=== Section Start ===
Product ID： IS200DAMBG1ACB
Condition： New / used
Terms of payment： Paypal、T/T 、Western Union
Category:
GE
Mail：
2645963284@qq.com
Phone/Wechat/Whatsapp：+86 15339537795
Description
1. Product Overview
=== Section End ===
EXERCISE BRIEF:
Please rewrite the material above, changing "Condition" to "State" and leaving everything else unchanged.

ANSWER TO THIS TASK:
Product ID： IS200DAMBG1ACB
State： New / used
Terms of payment： Paypal、T/T 、Western Union
Category:
GE
Mail：
2645963284@qq.com
Phone/Wechat/Whatsapp：+86 15339537795
Description
1. Product Overview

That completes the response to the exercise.